Consumers have adapted to this boon in supply logistics, and some other concurrent cultural trends, such as a surge in interest in organic and gluten-free foods, by becoming more choosy. They want food that not only keeps them healthy, but also comes from humanely treated animals raised in sustainable ways. Interest in global cuisines and new flavors has also surged.   

A stretched supply chain

The increased consumer demand for variety stresses supply chains in several ways. How do you keep a very perishable fruit, such as the peach, fresh and beautiful despite having to be handled by multiple people and loaded into different vehicles? How do farmers keep up with demand in increasingly unstable weather patterns? Listeria-free organic lettuce, keto-friendly frozen foods and even narco-free avocados are just a few of the other challenges that logistics networks face. 

All these demands also lead to a disproportionate amount of waste. Up to 40% of food is lost or wasted in the global supply chain, most of it before it reaches consumers. When you consider the existence of “food deserts” in poor communities, this waste becomes a loss not just in terms of profit, but also for society as a whole. 

How to make the food supply chain more efficient

The good news in this dire picture is that a combination of tech and biological innovations are poised to reduce waste, improve harvest handling and storage and meet the refined palate of the modern consumer. 

To slow the aging of produce while keeping it organic, companies such as Appeal and AgriFresh are developing organic alcohols and gases that can be applied in shipping containers. Smart sensors by innovators such as Centaur Analytics are being deployed to manage post-harvest processing and delivery, so that supply chain managers can trace product quality during the delivery processing, adjusting variables such as temperature as needed. “Ugly” produce can then be redirected from supermarkets (who generally throw such produce away) to producers who can use it for dehydration, milling or other types of processing. KDC Ag, which converts food waste into feed and fertilizer, is an example of one such company. 

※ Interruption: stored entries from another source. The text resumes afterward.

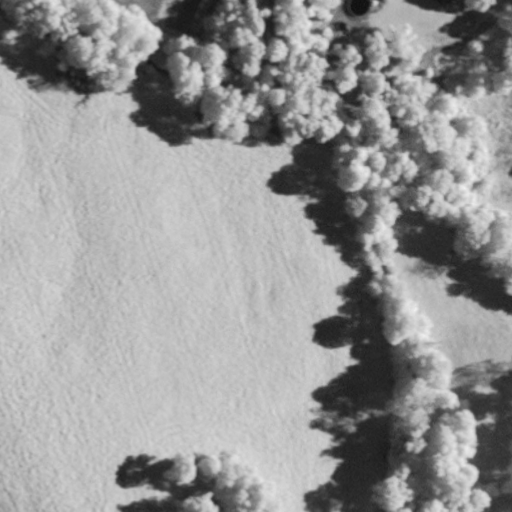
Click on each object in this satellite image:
building: (441, 1)
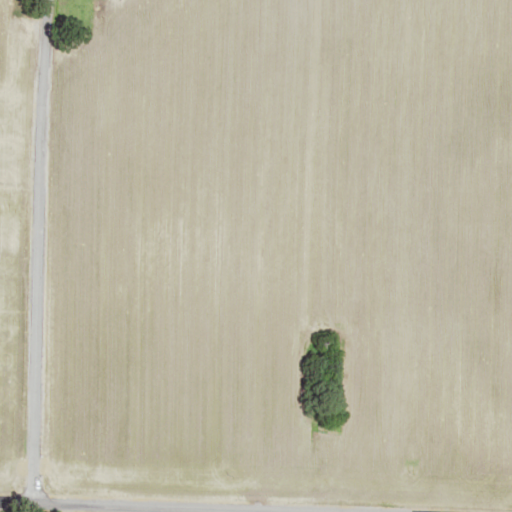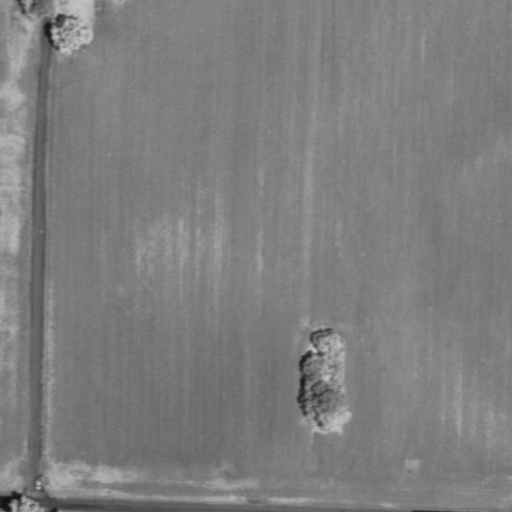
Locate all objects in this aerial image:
road: (58, 256)
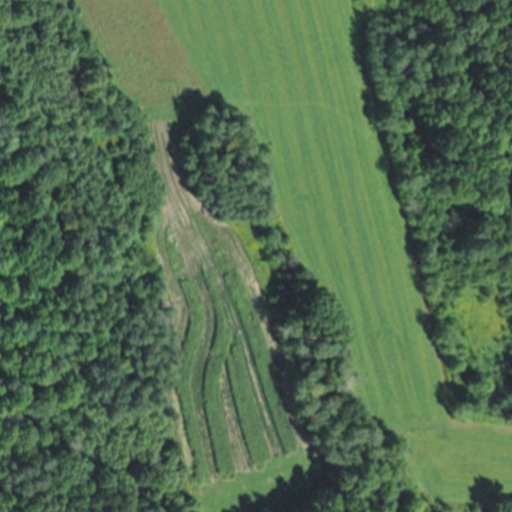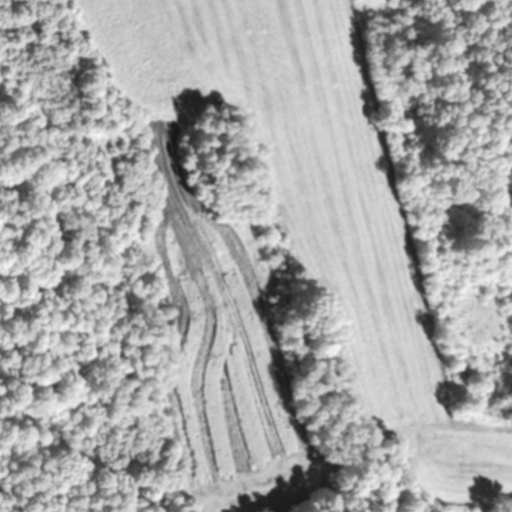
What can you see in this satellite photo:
crop: (323, 202)
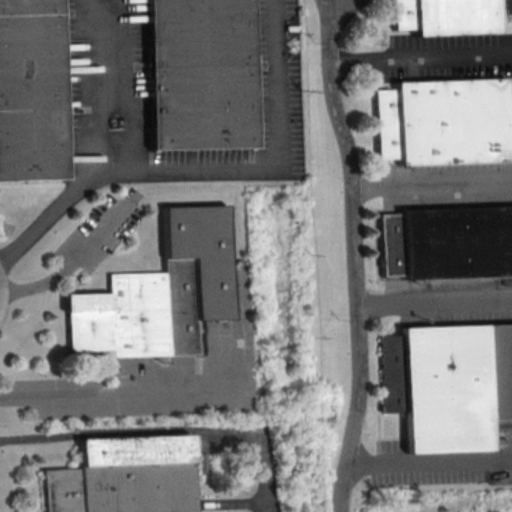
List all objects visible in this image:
building: (444, 16)
building: (443, 17)
road: (422, 59)
building: (198, 74)
building: (200, 74)
road: (89, 86)
parking lot: (180, 89)
building: (31, 91)
building: (31, 92)
building: (441, 121)
building: (441, 122)
road: (202, 170)
road: (431, 185)
road: (60, 205)
building: (445, 242)
building: (445, 243)
road: (355, 255)
road: (75, 258)
building: (159, 292)
road: (0, 293)
building: (160, 295)
road: (435, 298)
building: (447, 383)
building: (448, 386)
road: (180, 391)
road: (167, 431)
road: (429, 463)
building: (124, 475)
building: (126, 477)
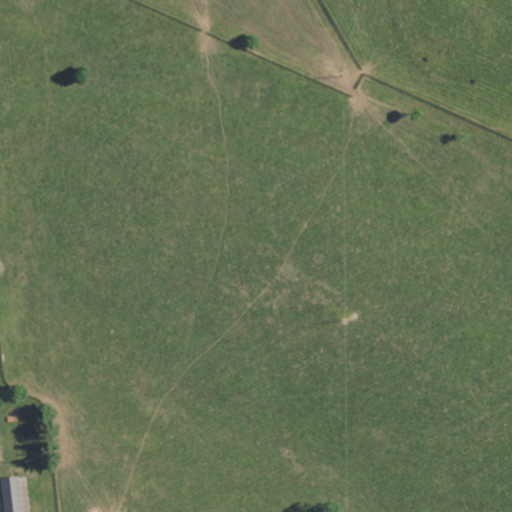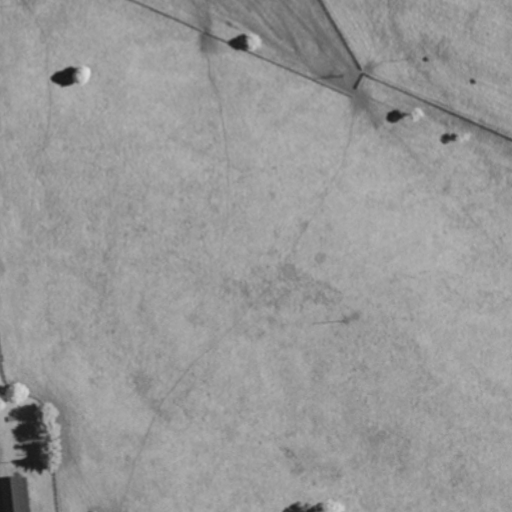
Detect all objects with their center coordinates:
building: (11, 493)
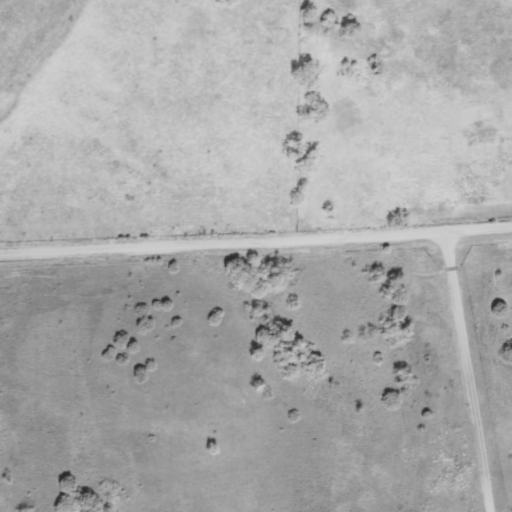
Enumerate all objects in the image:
road: (255, 238)
road: (468, 370)
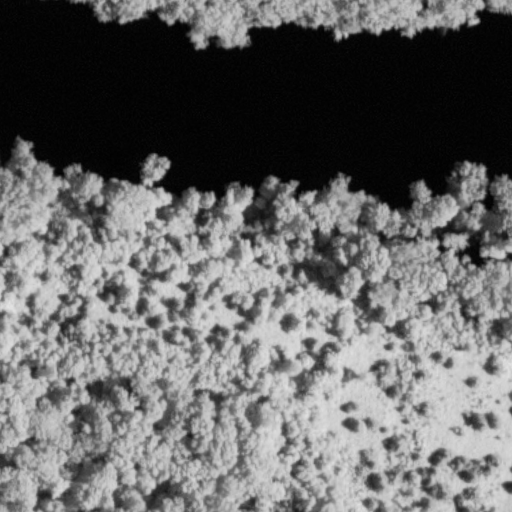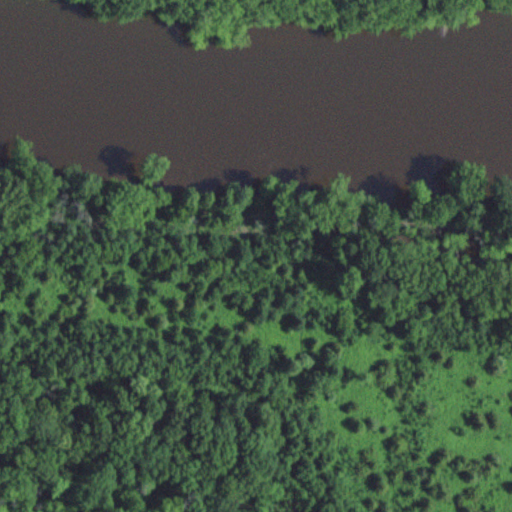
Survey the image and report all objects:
river: (255, 82)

The innovations don’t end after delivery. Those “sell by” or “use by” dates are stamped based on production schedules; by optimizing production, too, we can bring more flexibility into consumption. Vertical farming, regenerative ag and non-browning produce promise to tweak the food supply chain to become even more efficient. Better types of medicine for animals, more sustainable feed and even gene editing are poised to streaming production for animal growers as well. 

The opportunity ahead

Right now, supply chains’ biggest challenge lies in adapting to the influx of issues wrought by COVID-19. Once the virus is managed, the industry will turn back to the truths that have been guiding it for the past several years.

One, that consumer tastes have changed, and two, that we are in a time of enormous disruption and innovation in ag and animal health.

Together, these two trends will converge. While there is no magic pill to fix every supply chain challenge we face, we are also in an era of unprecedented opportunity. Supply chain and logistics leaders who harness these opportunities stand to seal the future not only of their organizations, but of the supply chain itself.